I have accepted that he is leaving, I'm devastated, but coping. I would like our separation to go smoothly and for us to remain friends, so does he. In time I truly hope we can reconcile. What can I do or say during our separation that will enable him to 'man up'. How can I behave so that the control is in his hands? Very difficult I know. Or do I just give up? Because let's face it I'm still trying to control the situation aren't I? I just want to help him though.

Thanks for any input x
http://talkaboutmarriage.com/considering-divorce-separation/34603-so-what-do-i-do-now.html

_Posted via Mobile Device_


----------



## Ten_year_hubby (Jun 24, 2010)

daisygirl 41 said:


> He's given up. Says he can't change the person he is. He says he's weak and can't speak up when he doesn't like something or isn't happy and that he can never change.
> _Posted via Mobile Device_


This sounds a lot like a symptom of depression.


----------



## accept (Dec 1, 2011)

I think your wrong in trying to change him. You wont succeed anyway. But you can change yourself and thats what you should do. Dont separate yet but give your husband a chance. Let him make decisions for a change. Of course some will be the wrong ones. As long as there are no drastic results let them be. For example with my wife. She would always leave things in the car and would be very angry with me for taking them out saying she needed them the next morning and they were worthless anyway. I left them in one night and sure enough the windows were broken (not by me!) but nothing taken. Since then she has learned her lesson. Separation wont cure anything, neither will counselling only you can.


----------



## daisygirl 41 (Aug 5, 2011)

Thanks both. 
I have considered depression and havent ruled it out. He is very down about our situation and feels very guilty. 

accept - i agree with you that seperating isnt going to help. But he disagrees. He thinks its the only answer and that he needs space. i think its too late now unfortunately.


----------



## uphillbattle (Aug 17, 2011)

I find it odd that you guys are seperated because you are controling. You are devasted. You are still trying to control him even though you are seperated? You feel he is the one who needs to change?
If he does change it will be on his own time line, you can't control that. The one thing you should be worried about controling is the way you behave. Stop trying to control him and gain control over yourself first.


----------



## Halien (Feb 20, 2011)

In reading, I wasn't very clear on what his issues were, in your opinion. If you exclude the issue of you being a little controlling, and how he relates to it, what are his issues? Does he just never stand up for himself with friends, or his work? Is he depressed? Or is the issue just how he relates to you? Sorry if this is obvious to others.


----------



## Hicks (Jan 14, 2011)

daisygirl 41 said:


> He says he's weak and can't speak up when he doesn't like something or isn't happy and that he can never change. Unfortunately I have a controlling personality.

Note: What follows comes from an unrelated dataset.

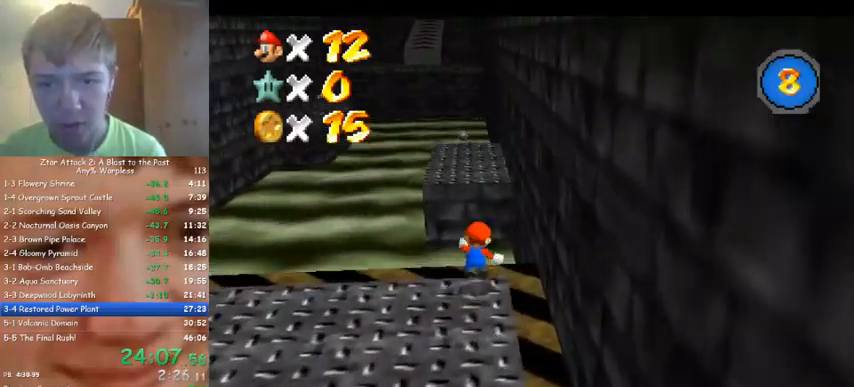
{"dt_ms": 1000, "buttons": [], "left_stick": "center", "events": [[200, "left_stick", "up-right"], [333, "left_stick", "right"], [600, "left_stick", "down"], [967, "left_stick", "center"]]}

Please don't be offended by what I am about to say.
This is one of the more ridiculous questions I have seen. How can you change your husband given the fact that you are controlling? It's like you are describing your trait "controlling" like you have curly hair.

What happened to you is that your husband felt no love from you, and found that he could feel loved by another. Therefore, the obvious change to him is to get out of his marriage and find another relationship where he will feel loved. No counseling or other ideas are required, in his thinking.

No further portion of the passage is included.